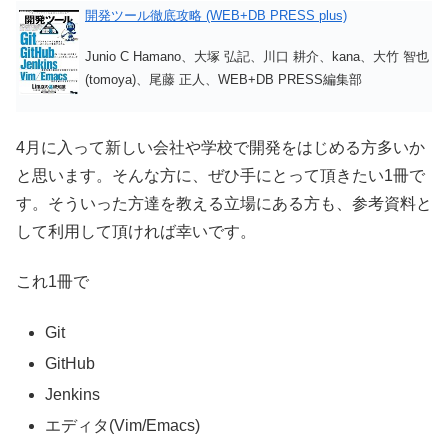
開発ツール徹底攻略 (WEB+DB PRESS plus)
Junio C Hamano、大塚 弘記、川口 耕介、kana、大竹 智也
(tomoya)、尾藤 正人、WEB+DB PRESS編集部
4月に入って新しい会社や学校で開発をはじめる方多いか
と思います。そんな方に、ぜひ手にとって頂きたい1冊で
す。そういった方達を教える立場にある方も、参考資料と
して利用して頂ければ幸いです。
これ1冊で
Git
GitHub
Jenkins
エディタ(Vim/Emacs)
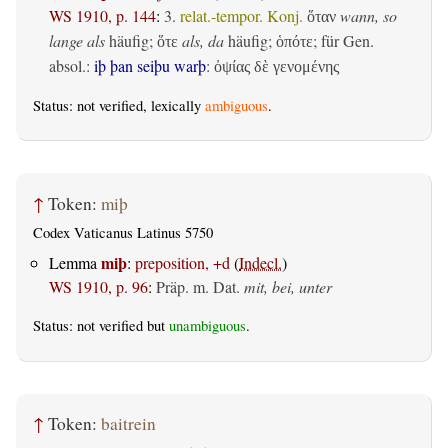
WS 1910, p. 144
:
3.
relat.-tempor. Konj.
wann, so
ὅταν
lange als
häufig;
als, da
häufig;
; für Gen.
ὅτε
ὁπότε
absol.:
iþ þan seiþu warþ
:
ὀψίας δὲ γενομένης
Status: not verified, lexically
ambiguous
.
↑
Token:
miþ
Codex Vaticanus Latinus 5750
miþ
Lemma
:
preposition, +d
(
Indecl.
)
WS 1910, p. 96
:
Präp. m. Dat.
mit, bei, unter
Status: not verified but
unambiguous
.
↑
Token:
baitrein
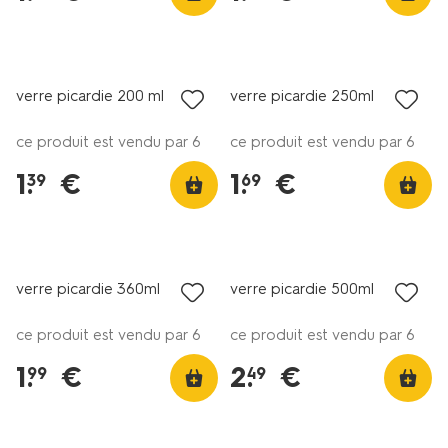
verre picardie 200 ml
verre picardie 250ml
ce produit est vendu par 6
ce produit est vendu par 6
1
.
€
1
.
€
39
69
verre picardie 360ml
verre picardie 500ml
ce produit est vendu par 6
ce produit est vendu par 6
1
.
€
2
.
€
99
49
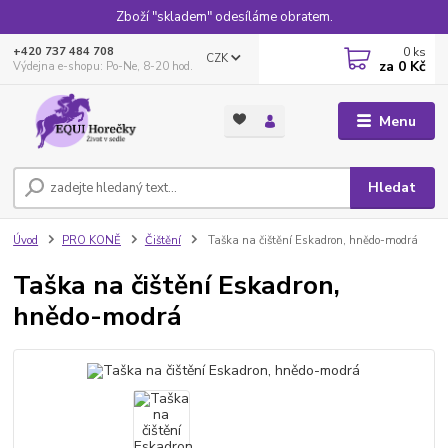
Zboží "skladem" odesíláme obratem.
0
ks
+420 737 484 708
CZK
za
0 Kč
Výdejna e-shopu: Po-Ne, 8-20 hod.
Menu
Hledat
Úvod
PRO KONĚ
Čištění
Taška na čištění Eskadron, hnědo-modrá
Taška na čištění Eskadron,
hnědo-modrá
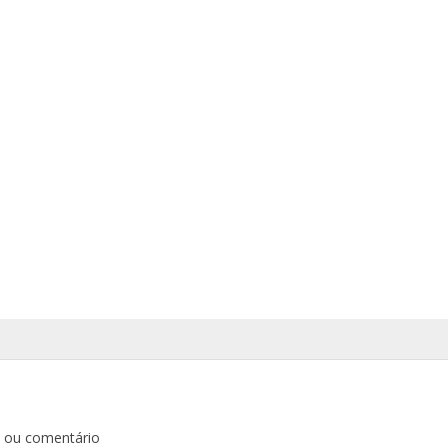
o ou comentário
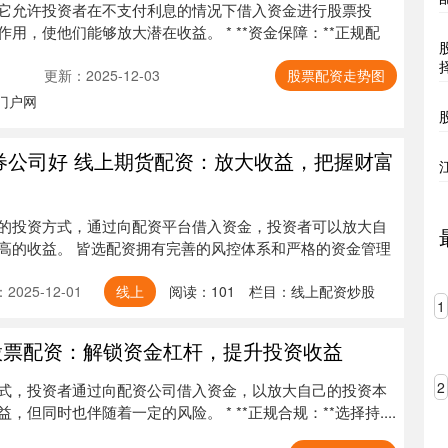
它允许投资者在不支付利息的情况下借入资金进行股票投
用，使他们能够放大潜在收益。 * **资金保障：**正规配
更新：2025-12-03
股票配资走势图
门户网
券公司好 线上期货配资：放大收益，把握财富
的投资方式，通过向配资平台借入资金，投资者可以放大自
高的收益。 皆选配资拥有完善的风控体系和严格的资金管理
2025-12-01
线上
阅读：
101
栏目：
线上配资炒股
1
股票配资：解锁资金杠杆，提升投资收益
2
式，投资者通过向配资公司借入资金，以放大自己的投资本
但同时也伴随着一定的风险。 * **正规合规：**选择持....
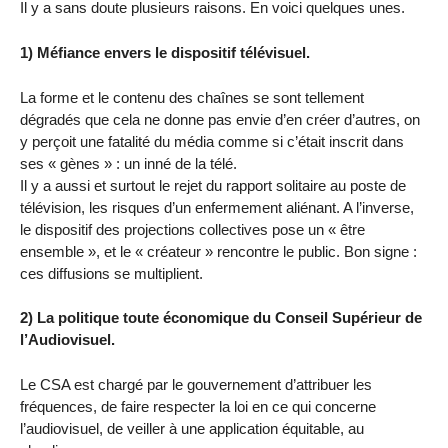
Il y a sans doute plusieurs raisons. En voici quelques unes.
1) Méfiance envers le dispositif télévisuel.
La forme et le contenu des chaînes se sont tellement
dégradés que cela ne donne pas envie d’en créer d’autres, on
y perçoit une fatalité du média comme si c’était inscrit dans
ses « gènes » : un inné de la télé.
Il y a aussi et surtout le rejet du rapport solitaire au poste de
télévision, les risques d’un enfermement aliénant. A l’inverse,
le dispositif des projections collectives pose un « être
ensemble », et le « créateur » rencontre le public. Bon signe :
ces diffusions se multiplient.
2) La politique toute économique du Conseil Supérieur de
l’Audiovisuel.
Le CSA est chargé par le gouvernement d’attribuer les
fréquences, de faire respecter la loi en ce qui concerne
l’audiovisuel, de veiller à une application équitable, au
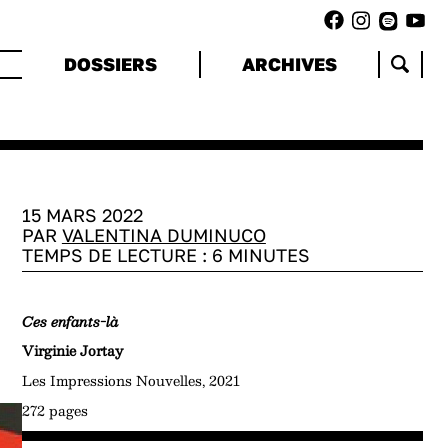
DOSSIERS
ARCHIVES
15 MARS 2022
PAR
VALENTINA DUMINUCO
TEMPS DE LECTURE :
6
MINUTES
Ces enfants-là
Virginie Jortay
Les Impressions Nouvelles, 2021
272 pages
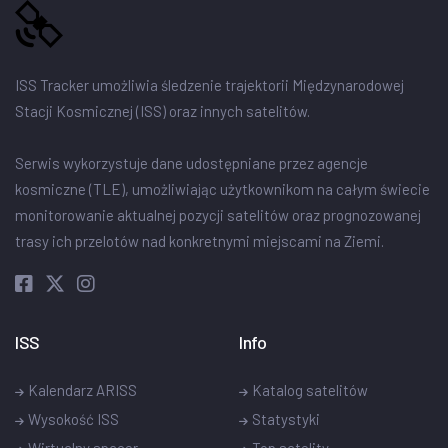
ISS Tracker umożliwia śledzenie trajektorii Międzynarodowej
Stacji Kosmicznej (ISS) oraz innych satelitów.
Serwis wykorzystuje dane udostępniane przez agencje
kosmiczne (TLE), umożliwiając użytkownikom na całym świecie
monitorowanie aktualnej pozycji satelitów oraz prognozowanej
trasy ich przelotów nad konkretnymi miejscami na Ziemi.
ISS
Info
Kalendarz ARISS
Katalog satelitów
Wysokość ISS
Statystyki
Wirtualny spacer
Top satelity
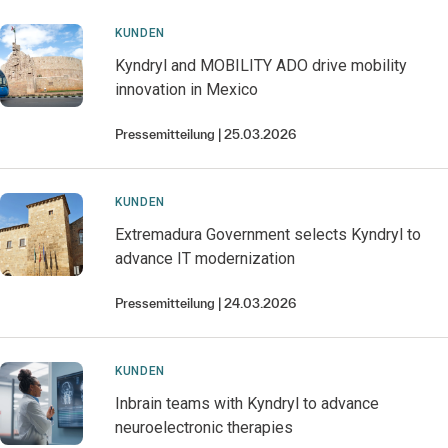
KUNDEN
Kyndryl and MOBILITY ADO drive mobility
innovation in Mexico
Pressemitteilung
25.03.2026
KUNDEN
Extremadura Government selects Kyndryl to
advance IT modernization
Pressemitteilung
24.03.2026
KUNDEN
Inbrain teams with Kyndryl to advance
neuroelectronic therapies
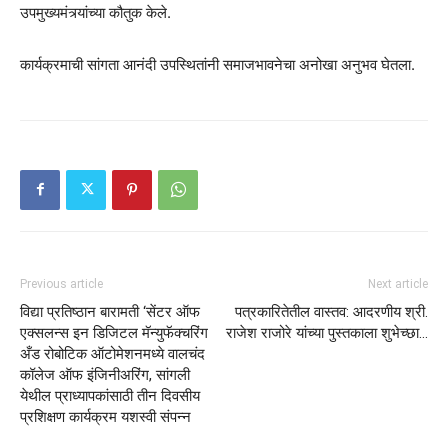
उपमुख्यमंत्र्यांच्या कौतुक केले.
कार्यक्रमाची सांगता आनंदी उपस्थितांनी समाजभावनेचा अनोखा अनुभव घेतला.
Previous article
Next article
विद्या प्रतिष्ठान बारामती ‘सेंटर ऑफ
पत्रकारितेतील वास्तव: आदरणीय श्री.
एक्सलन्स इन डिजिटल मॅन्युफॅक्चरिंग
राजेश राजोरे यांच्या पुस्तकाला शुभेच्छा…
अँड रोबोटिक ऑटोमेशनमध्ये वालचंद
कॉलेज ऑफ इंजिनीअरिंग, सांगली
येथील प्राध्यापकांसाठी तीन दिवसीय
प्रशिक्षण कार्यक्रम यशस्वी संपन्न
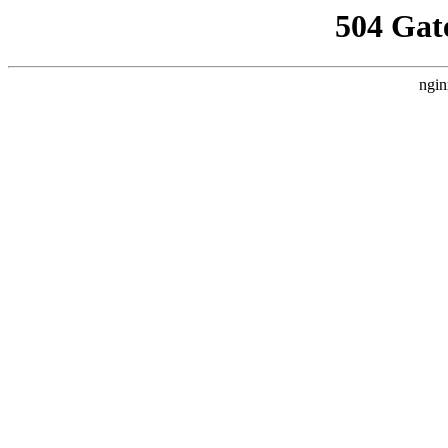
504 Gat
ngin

==

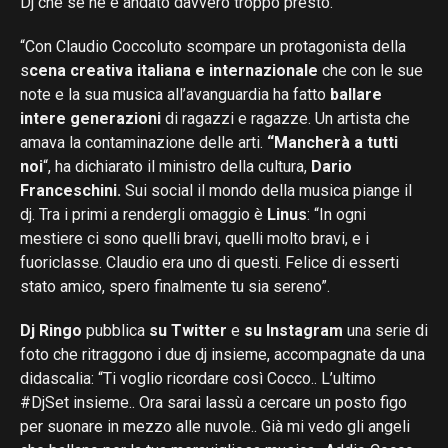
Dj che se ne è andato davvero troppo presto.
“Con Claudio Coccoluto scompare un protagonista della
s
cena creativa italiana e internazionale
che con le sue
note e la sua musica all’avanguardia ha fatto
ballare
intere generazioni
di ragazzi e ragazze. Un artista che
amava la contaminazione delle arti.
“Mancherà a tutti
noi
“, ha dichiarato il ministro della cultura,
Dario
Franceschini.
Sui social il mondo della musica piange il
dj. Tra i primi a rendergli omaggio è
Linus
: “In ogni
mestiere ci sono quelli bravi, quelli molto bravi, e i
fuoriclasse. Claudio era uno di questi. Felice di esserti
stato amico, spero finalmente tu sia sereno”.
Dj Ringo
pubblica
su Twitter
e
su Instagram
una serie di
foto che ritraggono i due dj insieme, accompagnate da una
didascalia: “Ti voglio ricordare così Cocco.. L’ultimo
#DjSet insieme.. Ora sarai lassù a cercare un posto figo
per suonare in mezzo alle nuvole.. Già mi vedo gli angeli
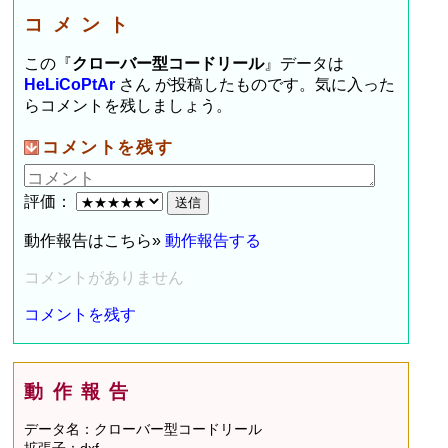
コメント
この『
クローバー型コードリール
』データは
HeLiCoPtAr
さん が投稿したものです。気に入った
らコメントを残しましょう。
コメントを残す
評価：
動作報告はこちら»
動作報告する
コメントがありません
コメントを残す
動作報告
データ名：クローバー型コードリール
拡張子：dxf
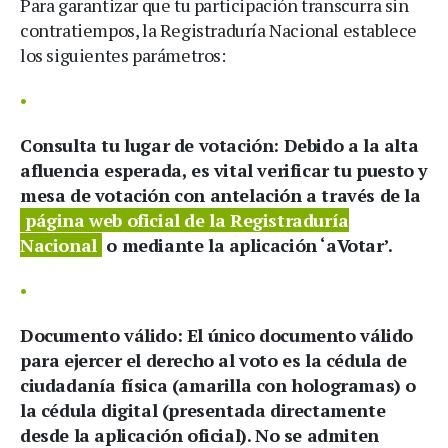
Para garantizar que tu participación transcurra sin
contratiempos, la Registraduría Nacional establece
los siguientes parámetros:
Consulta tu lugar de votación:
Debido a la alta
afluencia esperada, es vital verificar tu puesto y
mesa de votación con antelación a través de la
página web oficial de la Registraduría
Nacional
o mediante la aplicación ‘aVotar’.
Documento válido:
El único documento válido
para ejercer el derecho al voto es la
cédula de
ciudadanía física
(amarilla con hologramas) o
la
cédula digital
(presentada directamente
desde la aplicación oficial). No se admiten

→ WHAT NEEDS TO BE DONE
Rename "verre" to "gobelet" in the records, starting with the line with "開発ツール徹底攻略 (WEB+DB PRESS plus)" and going on through the line with "l’audiovisuel, de veiller", and give those lines back with nothing else changed and the pictures left out.

→ ANSWER AREA
開発ツール徹底攻略 (WEB+DB PRESS plus)
Junio C Hamano、大塚 弘記、川口 耕介、kana、大竹 智也
(tomoya)、尾藤 正人、WEB+DB PRESS編集部
4月に入って新しい会社や学校で開発をはじめる方多いか
と思います。そんな方に、ぜひ手にとって頂きたい1冊で
す。そういった方達を教える立場にある方も、参考資料と
して利用して頂ければ幸いです。
これ1冊で
Git
GitHub
Jenkins
エディタ(Vim/Emacs)
WS 1910, p. 144
:
3.
relat.-tempor. Konj.
wann, so
ὅταν
lange als
häufig;
als, da
häufig;
; für Gen.
ὅτε
ὁπότε
absol.:
iþ þan seiþu warþ
:
ὀψίας δὲ γενομένης
Status: not verified, lexically
ambiguous
.
↑
Token:
miþ
Codex Vaticanus Latinus 5750
miþ
Lemma
:
preposition, +d
(
Indecl.
)
WS 1910, p. 96
:
Präp. m. Dat.
mit, bei, unter
Status: not verified but
unambiguous
.
↑
Token:
baitrein
gobelet picardie 200 ml
gobelet picardie 250ml
ce produit est vendu par 6
ce produit est vendu par 6
1
.
€
1
.
€
39
69
gobelet picardie 360ml
gobelet picardie 500ml
ce produit est vendu par 6
ce produit est vendu par 6
1
.
€
2
.
€
99
49
Zboží "skladem" odesíláme obratem.
0
ks
+420 737 484 708
CZK
za
0 Kč
Výdejna e-shopu: Po-Ne, 8-20 hod.
Menu
Hledat
Úvod
PRO KONĚ
Čištění
Taška na čištění Eskadron, hnědo-modrá
Taška na čištění Eskadron,
hnědo-modrá
o ou comentário
它允许投资者在不支付利息的情况下借入资金进行股票投
用，使他们能够放大潜在收益。 * **资金保障：**正规配
更新：2025-12-03
股票配资走势图
门户网
券公司好 线上期货配资：放大收益，把握财富
的投资方式，通过向配资平台借入资金，投资者可以放大自
高的收益。 皆选配资拥有完善的风控体系和严格的资金管理
2025-12-01
线上
阅读：
101
栏目：
线上配资炒股
1
股票配资：解锁资金杠杆，提升投资收益
2
式，投资者通过向配资公司借入资金，以放大自己的投资本
但同时也伴随着一定的风险。 * **正规合规：**选择持....
Il y a sans doute plusieurs raisons. En voici quelques unes.
1) Méfiance envers le dispositif télévisuel.
La forme et le contenu des chaînes se sont tellement
dégradés que cela ne donne pas envie d’en créer d’autres, on
y perçoit une fatalité du média comme si c’était inscrit dans
ses « gènes » : un inné de la télé.
Il y a aussi et surtout le rejet du rapport solitaire au poste de
télévision, les risques d’un enfermement aliénant. A l’inverse,
le dispositif des projections collectives pose un « être
ensemble », et le « créateur » rencontre le public. Bon signe :
ces diffusions se multiplient.
2) La politique toute économique du Conseil Supérieur de
l’Audiovisuel.
Le CSA est chargé par le gouvernement d’attribuer les
fréquences, de faire respecter la loi en ce qui concerne
l’audiovisuel, de veiller à une application équitable, au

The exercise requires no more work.